▸ LE TEXTE
———

Les vacances se terminent exactement comme elles ont commencé : par un voyage en train. Bernard Turcotte, cinq ans, est au comble du bonheur. Pour la première fois, lui et ses parents, Maurice et Cécile, ainsi que sa petite sœur Denyse, âgée de quatre mois, ont fait le voyage jusqu’à Petawawa pour rendre visite à sa grand-mère à Noël. La famille a économisé pour payer le trajet et, maintenant, ils rentrent chez eux à Ottawa, car son père doit retourner au travail lundi.

Photographie de Denyse Turcotte dans une chaise d’enfant, 1942

La jeune Denyse Turcotte, août 1942

Ils sont assis à côté de la plus gentille famille, celle des O’Brien, dans le dernier banc de la dernière voiture du train. Quand Bernard se retourne, il peut voir le paysage défilé par la fenêtre de la porte arrière! Mais il n’y a pas grand-chose à voir ce soir, car le temps est trop sombre et orageux. Il est trop occupé à s’amuser avec les O’Brien de toute façon. Les familles rient et entonnent des chants de Noël.

Ils arrivent à la gare d’Almonte et Bernard demande à sa mère s’il peut ouvrir la porte arrière et regarder les alentours du balcon. Bien sûr, lui répond-elle. Il fait si froid que l’aventure ne dure pas longtemps. Il ferme la porte aussi vite qu’il l’a ouverte. Mais il voit quelque chose qui est différent. Une lumière vive se dirige vers eux. Il a juste le temps de demander à sa mère ce que c’est avant l’impact.

La voiture arrière semble exploser et les Turcotte sont projetées hors du train dans la neige. Bernard et ses parents sont horriblement blessés.

Denyse ne survivra pas à l’accident.


Une main secourable

De l’autre côté de la rivière, Florence Illingworth se lave les cheveux lorsqu’elle entend l’impact. Elle a l’habitude d’entendre les bruits de la gare; l’eau transporte tous les sons et elle les entend aussi clairement que si elle se tenait sur le quai, mais elle n’a jamais rien entendu de tel auparavant.

———

▸ DONNÉES FOURNIES
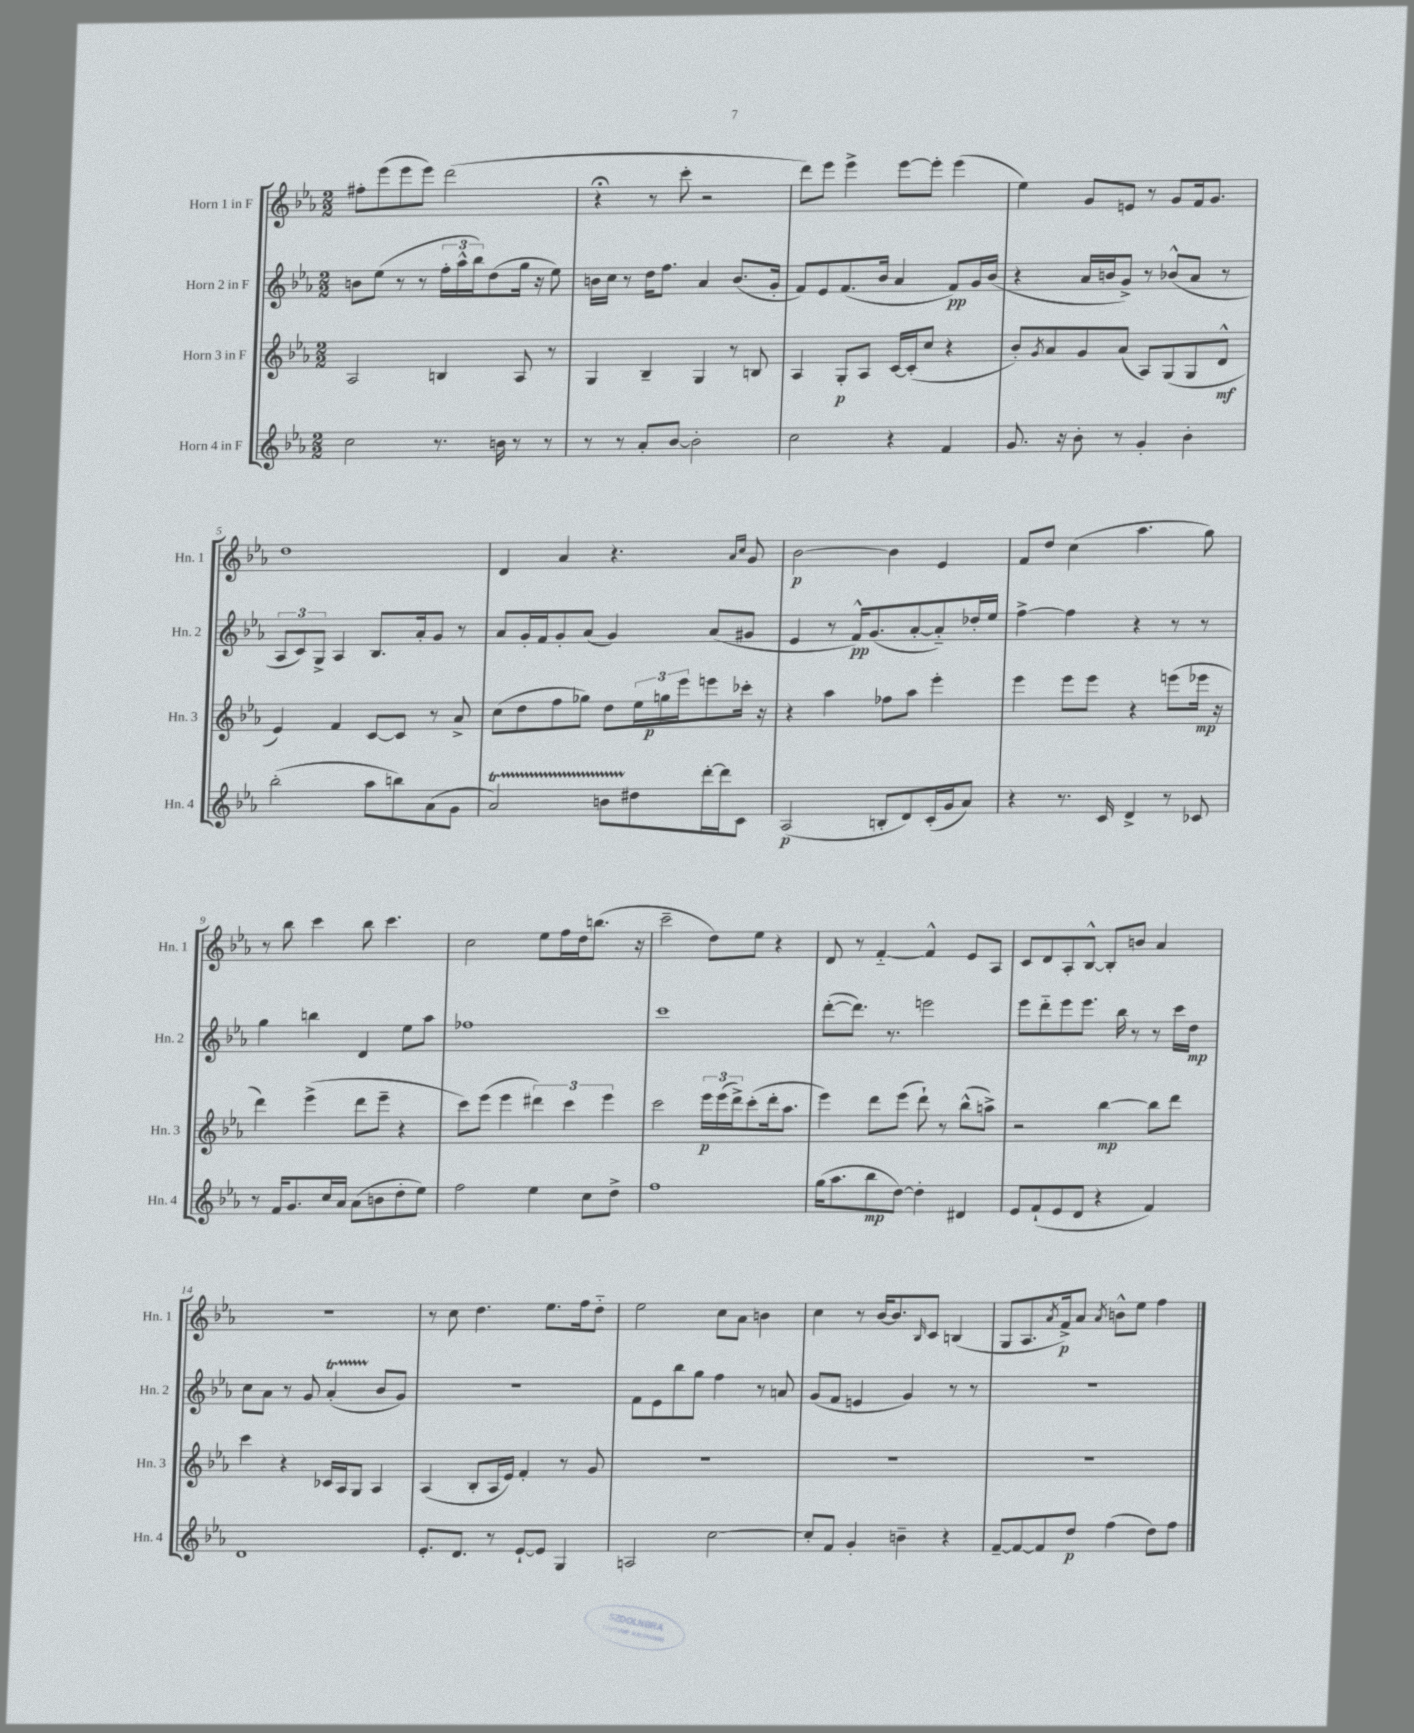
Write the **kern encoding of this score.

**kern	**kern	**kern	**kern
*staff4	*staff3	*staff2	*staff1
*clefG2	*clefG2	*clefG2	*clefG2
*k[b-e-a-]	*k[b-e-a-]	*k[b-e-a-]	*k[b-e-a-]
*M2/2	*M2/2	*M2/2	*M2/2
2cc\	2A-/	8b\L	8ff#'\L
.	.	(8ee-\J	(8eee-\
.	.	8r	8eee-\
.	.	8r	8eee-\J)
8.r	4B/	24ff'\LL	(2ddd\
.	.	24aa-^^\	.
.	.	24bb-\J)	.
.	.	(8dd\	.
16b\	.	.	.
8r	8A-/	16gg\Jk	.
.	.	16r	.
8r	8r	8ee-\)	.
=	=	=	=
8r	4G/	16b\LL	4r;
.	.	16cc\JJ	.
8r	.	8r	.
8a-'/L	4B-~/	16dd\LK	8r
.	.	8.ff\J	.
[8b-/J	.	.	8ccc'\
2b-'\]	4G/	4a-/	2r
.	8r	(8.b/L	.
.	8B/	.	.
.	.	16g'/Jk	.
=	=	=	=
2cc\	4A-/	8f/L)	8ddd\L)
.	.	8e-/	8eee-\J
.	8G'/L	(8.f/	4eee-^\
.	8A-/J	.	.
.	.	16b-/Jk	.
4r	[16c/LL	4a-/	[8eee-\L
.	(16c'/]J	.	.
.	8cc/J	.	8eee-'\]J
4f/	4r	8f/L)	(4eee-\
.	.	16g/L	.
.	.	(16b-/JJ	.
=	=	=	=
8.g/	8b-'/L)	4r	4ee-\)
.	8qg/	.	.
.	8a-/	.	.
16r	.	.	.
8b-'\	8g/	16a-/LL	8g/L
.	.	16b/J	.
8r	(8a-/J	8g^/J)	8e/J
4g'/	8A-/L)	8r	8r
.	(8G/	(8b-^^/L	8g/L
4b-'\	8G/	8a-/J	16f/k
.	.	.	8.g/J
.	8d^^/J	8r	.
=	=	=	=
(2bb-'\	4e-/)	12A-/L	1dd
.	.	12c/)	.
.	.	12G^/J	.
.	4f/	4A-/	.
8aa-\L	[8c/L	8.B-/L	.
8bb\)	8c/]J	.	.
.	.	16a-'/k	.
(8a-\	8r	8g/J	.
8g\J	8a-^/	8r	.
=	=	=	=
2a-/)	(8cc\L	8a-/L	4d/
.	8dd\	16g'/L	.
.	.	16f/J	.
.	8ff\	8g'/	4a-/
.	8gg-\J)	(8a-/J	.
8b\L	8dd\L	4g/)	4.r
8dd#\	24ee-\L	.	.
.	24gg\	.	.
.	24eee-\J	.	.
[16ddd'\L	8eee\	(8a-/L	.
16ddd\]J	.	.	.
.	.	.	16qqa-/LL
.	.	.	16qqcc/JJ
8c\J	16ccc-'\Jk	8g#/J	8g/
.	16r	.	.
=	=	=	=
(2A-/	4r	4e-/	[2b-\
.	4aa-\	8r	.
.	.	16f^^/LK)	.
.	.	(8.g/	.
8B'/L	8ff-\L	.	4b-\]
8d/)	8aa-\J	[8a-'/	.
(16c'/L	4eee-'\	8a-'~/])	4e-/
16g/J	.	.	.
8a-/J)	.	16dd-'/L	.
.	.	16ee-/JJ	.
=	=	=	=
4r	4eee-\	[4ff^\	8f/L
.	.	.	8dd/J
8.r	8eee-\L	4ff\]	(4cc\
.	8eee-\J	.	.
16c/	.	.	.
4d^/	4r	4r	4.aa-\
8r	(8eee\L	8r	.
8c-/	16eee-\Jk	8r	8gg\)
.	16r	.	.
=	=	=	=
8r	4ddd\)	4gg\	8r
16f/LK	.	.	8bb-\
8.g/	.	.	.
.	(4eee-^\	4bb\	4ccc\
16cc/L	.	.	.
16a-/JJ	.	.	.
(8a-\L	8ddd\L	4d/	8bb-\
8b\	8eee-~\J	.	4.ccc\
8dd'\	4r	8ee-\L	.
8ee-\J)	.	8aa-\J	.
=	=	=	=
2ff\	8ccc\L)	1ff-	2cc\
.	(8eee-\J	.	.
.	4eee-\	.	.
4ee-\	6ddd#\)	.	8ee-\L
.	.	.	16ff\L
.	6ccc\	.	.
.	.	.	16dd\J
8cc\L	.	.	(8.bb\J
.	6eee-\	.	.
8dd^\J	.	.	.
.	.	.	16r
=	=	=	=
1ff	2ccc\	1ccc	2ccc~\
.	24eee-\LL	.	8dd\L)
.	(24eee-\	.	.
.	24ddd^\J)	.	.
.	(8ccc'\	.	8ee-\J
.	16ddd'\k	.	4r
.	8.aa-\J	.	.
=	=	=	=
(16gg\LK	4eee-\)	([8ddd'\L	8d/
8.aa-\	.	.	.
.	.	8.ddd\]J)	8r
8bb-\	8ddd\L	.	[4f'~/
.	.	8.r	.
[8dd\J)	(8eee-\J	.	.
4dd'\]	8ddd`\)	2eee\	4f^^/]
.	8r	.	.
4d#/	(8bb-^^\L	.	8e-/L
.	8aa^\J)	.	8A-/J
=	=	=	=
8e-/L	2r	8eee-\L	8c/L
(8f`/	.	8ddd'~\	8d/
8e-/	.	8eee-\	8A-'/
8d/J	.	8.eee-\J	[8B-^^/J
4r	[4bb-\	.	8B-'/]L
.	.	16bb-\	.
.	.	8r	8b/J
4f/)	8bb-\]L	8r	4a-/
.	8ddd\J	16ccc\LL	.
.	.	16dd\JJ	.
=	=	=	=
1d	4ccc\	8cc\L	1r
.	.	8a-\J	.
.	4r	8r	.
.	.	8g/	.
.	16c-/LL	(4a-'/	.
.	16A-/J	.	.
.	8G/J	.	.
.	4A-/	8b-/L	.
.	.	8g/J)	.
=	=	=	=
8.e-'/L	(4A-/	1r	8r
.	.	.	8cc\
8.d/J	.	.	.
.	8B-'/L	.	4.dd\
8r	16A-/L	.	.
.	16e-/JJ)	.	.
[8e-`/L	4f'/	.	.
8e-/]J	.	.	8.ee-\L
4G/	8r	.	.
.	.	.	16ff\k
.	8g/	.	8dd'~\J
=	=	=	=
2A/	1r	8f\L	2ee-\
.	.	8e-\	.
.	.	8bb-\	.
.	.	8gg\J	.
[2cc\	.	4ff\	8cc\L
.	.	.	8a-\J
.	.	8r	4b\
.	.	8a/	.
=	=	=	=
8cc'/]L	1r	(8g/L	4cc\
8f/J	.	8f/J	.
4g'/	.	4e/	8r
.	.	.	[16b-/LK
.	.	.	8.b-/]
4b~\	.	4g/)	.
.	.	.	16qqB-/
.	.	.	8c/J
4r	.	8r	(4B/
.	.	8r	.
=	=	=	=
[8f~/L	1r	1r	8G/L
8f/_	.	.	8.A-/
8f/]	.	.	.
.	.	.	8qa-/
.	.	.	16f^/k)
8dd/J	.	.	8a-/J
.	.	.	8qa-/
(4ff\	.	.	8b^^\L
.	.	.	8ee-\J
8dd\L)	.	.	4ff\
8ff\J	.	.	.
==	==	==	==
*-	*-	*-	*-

———

▸ PETIT EXERCICE
Recopiez le récit de l’accident de train de « Photographie de Denyse » à « chants de Noël. », en remplaçant « banc » par « siège ».

▸ LA RÉPONSE
Photographie de Denyse Turcotte dans une chaise d’enfant, 1942

La jeune Denyse Turcotte, août 1942

Ils sont assis à côté de la plus gentille famille, celle des O’Brien, dans le dernier siège de la dernière voiture du train. Quand Bernard se retourne, il peut voir le paysage défilé par la fenêtre de la porte arrière! Mais il n’y a pas grand-chose à voir ce soir, car le temps est trop sombre et orageux. Il est trop occupé à s’amuser avec les O’Brien de toute façon. Les familles rient et entonnent des chants de Noël.